In the matter of Miller-Smith v Richardson Pacific Ltd, at first instance, the WA Industrial Relations Commission was faced with a claim of contractual benefits in the form of unpaid redundancy monies at the rate of 3.5 weeks for each year of service.

The material facts of the matter before the Commission were:

  • the applicant had worked in various capacities with the employer since 1988
  • the applicant, at the date of her dismissal, was employed as the West Australian State Manager, whose contract of employment was mainly verbal but which contained the implied terms of the Minimum Conditions of Employment Act
  • the employer was bound by a number of Federal certified agreements that applied to its production workforce. These agreements provided an entitlement of 3.5 weeks pay for each year of service in the event of a dismissal for reason of redundancy
  • the employee was not covered by the certified agreements
  • a practice had developed throughout the 1990s that when the employer made nonproduction staff redundant, employees were paid the same redundancy benefits as then applied to production employees bound by the certified agreements.
  • there was evidence of this practice from a variety of documentary sources and by evidence of witnesses.
  • the employee gave evidence that the managing director had confirmed the practice and told her that if she were made redundant, she would receive the same benefits.
  • the ownership of the employer changed when another company bought its shares.
  • during the “due diligence” phase, the Employer told the buyer that it did not have any policies or contractual obligations that affected the employee if she were made redundant.
  • acting on this information, the buyer applied its own redundancy policy (2 weeks pay per year of service) when it made the employee’s position redundant.

The Commissioner found that the entitlement to 3.5 weeks redundancy pay arose out of the custom and practice of the employer since 1991.

He made a finding that there was no express term as to redundancy since the evidence given on that point was largely hearsay and inadmissible.

The employer appealed the decision on a number of grounds including that the Commission was in error in implying the term as a matter of custom and practice.

On appeal, a Full Bench of the Commission agreed that the Commissioner had erred in finding a term of contract based on custom and practice but allowed the employee to argue that the evidence demonstrated that there was an express term of the contract that ensured her entitlement to the redundancy payment of 3.5 weeks per year of service.

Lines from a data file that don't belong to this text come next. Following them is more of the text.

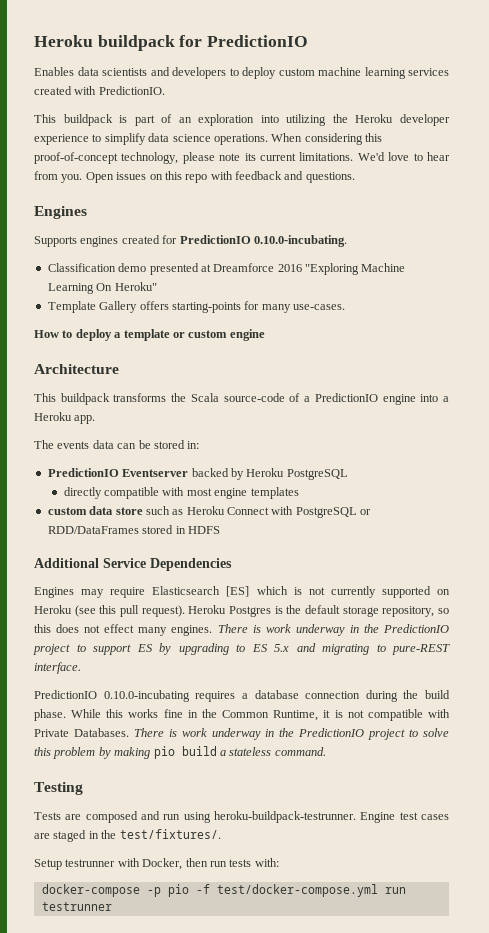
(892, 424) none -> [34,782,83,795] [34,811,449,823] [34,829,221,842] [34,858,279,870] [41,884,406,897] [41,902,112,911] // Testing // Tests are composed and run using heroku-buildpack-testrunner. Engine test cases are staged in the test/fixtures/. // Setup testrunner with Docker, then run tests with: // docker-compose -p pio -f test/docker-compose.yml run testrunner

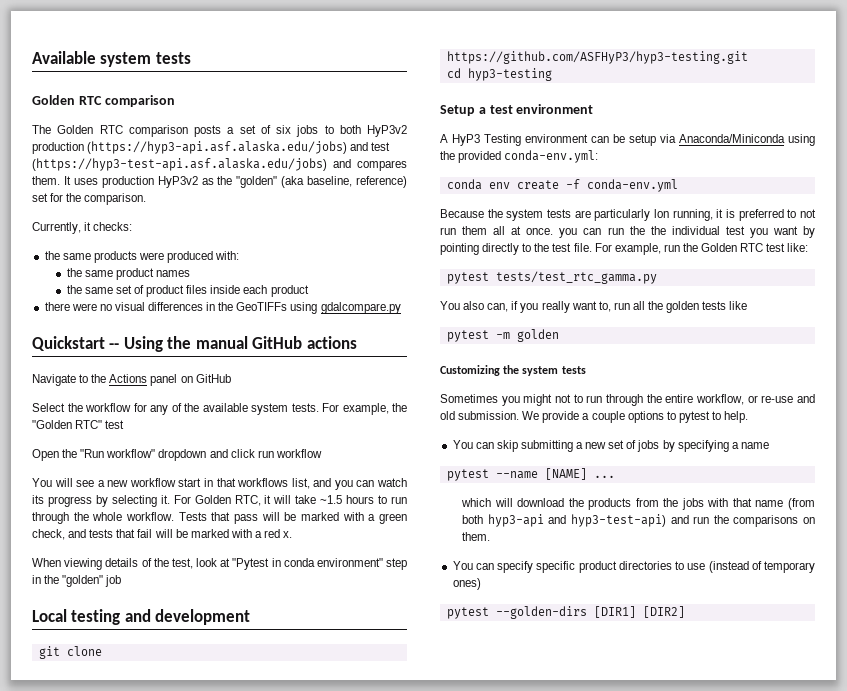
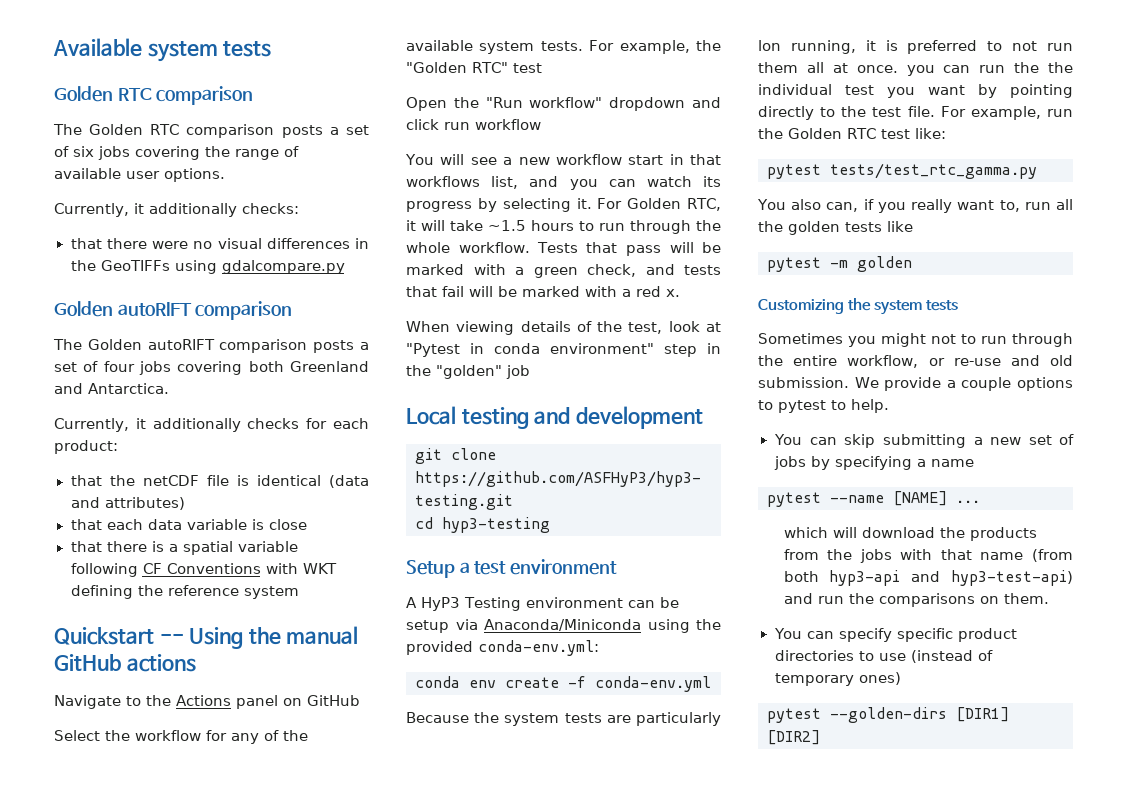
[324,125,407,137] [32,141,391,154] [32,158,407,171] [32,176,407,188] [32,193,147,205] [32,222,92,234] to both HyP3v2 production (https://hyp3-api.asf.alaska.edu/jobs) and test (https://hyp3-test-api.asf.alaska.edu/jobs) and compares them. It uses production HyP3v2 as the "golden" (aka baseline, reference) set for the comparison. // Currently, it -> [135,146,299,160] [54,168,225,182] [54,203,237,217] covering the range of available user options. // Currently, it additionally
[44,251,240,263] [66,268,190,280] [66,285,309,297] the same products were produced with: // the same product names // the same set of product files inside each product // -> [70,238,102,249] that
(401, 308) none -> [54,301,293,320] [53,339,369,353] [54,361,369,375] [54,383,169,394] [54,418,370,432] [54,440,118,454] [70,475,370,488] [70,497,185,510] [70,519,307,530] [70,541,298,555] [70,563,338,577] [70,585,299,599] // Golden autoRIFT comparison // The Golden autoRIFT comparison posts a set of four jobs covering both Greenland and Antarctica. // Currently, it additionally checks for each product: // that the netCDF file is identical (data and attributes) // that each data variable is close // that there is a spatial variable following CF Conventions with WKT defining the reference system

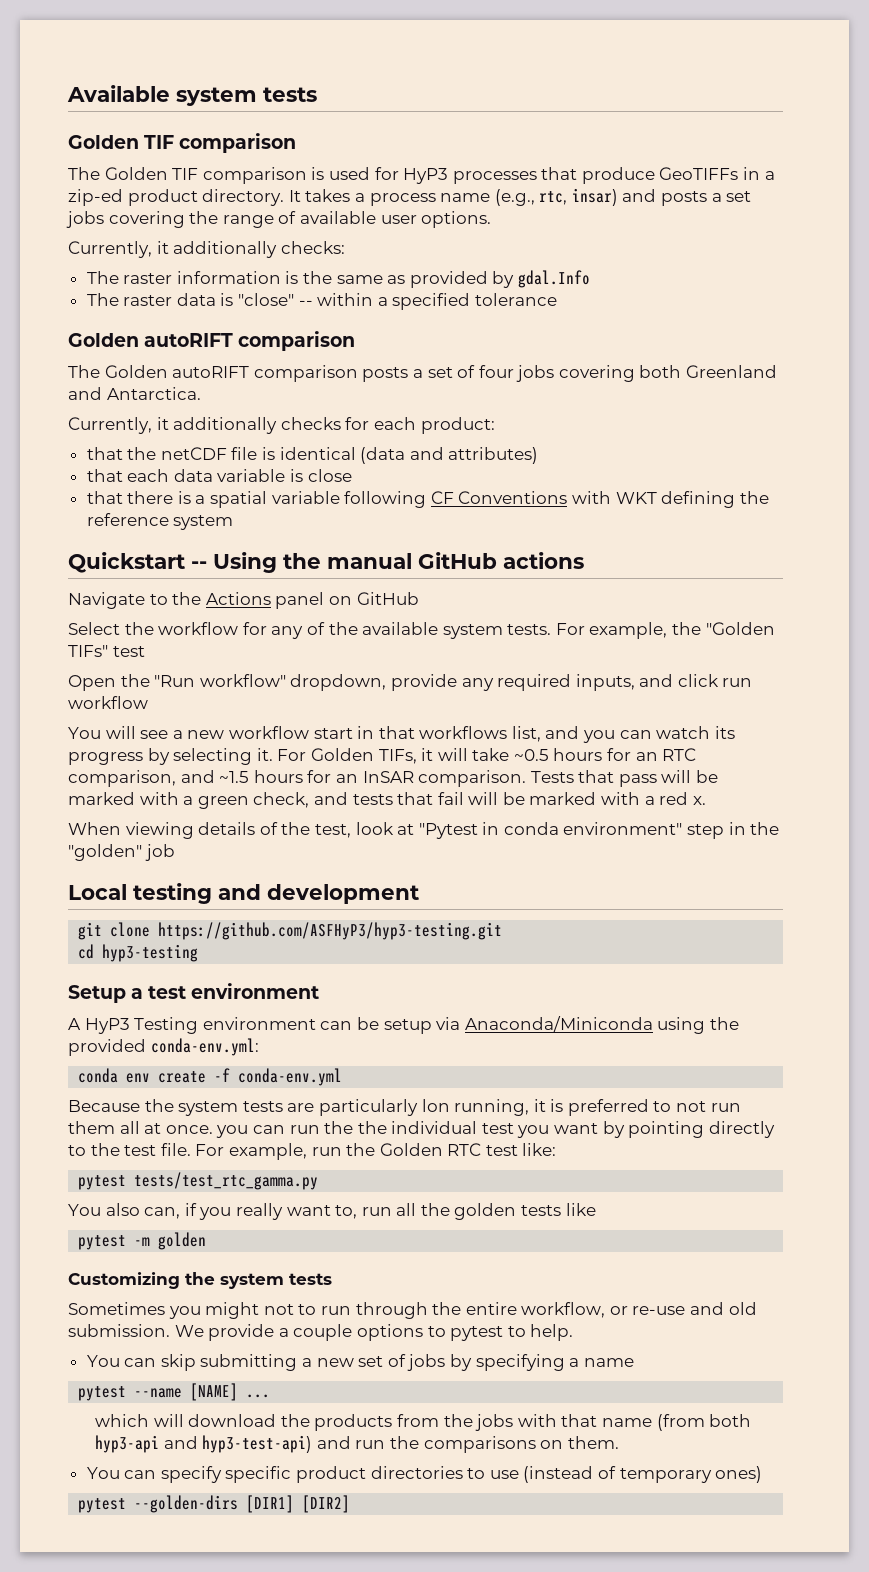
[117,86,254,105] [53,124,369,138] [54,146,94,157] RTC comparison // The Golden RTC comparison posts a set of six -> [144,133,297,153] [68,167,775,184] [68,188,752,206] TIF comparison // The Golden TIF comparison is used for HyP3 processes that produce GeoTIFFs in a zip-ed product directory. It takes a process name (e.g., rtc, insar) and posts a set
[70,238,369,249] [70,260,345,274] that there were no visual differences in the GeoTIFFs using gdalcompare.py -> [86,270,591,288] [86,293,558,310] The raster information is the same as provided by gdal.Info // The raster data is "close" -- within a specified tolerance
[472,62,508,73] RTC" -> [68,645,108,657] TIFs"
[609,97,686,111] dropdown -> [290,674,635,691] dropdown, provide any required inputs,
[687,198,722,211] RTC, -> [378,749,417,764] TIFs,
[488,220,721,234] [406,242,530,253] ~1.5 hours to run through the whole workflow. -> [513,748,697,761] [68,770,527,787] ~0.5 hours for an RTC comparison, and ~1.5 hours for an InSAR comparison.

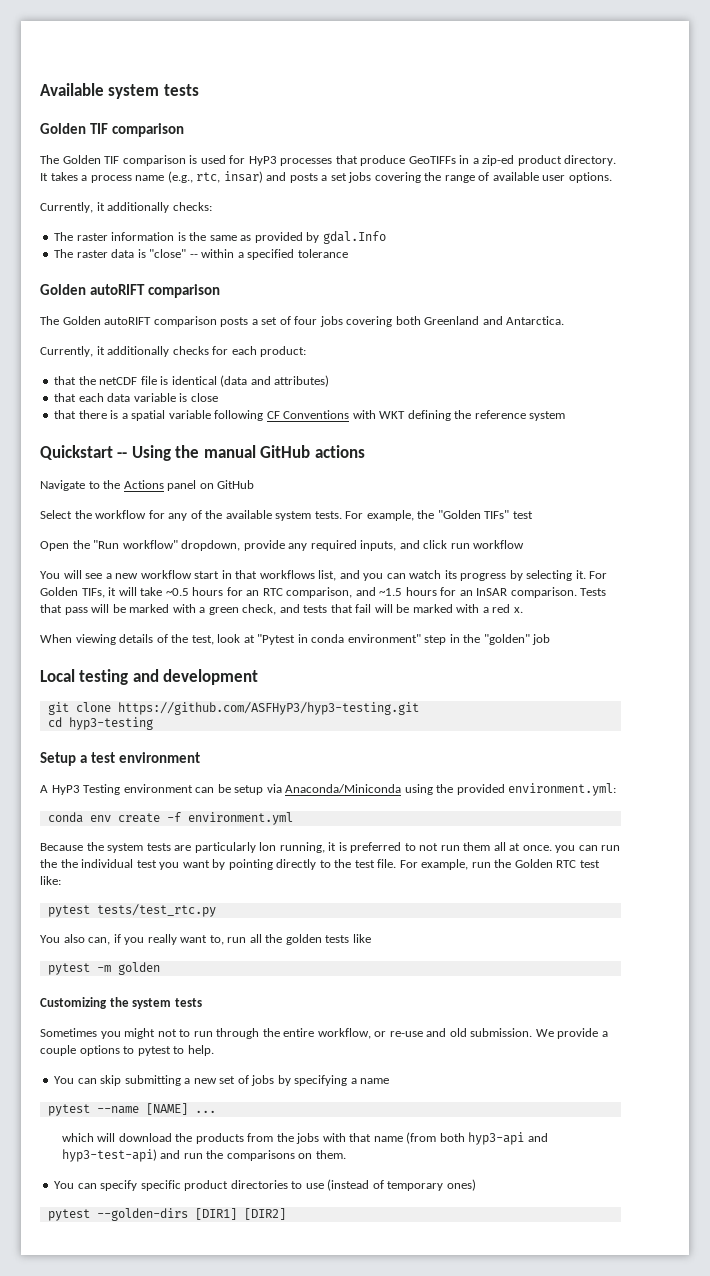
[150,1038,259,1056] conda-env.yml: -> [508,783,617,796] environment.yml:
[238,1068,343,1086] conda-env.yml -> [187,812,293,825] environment.yml
[134,1172,319,1190] tests/test_rtc_gamma.py -> [96,904,216,917] tests/test_rtc.py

The express term arose out of the reported admissions by the general manager.

The Full Bench held that … “an informal admission by words or conduct made by a party or those in privity with a party is admissible evidence against the party of the truth of its context.”

The Full Bench affirmed the decision of the Commission at first instance, but for different reasons, and dismissed the appeal.

The moral of this case is this: management employees should be extremely wary of making informal comment as to contractual benefits to their employees.

Confirmation of such contractual rights should be left to more formal processes.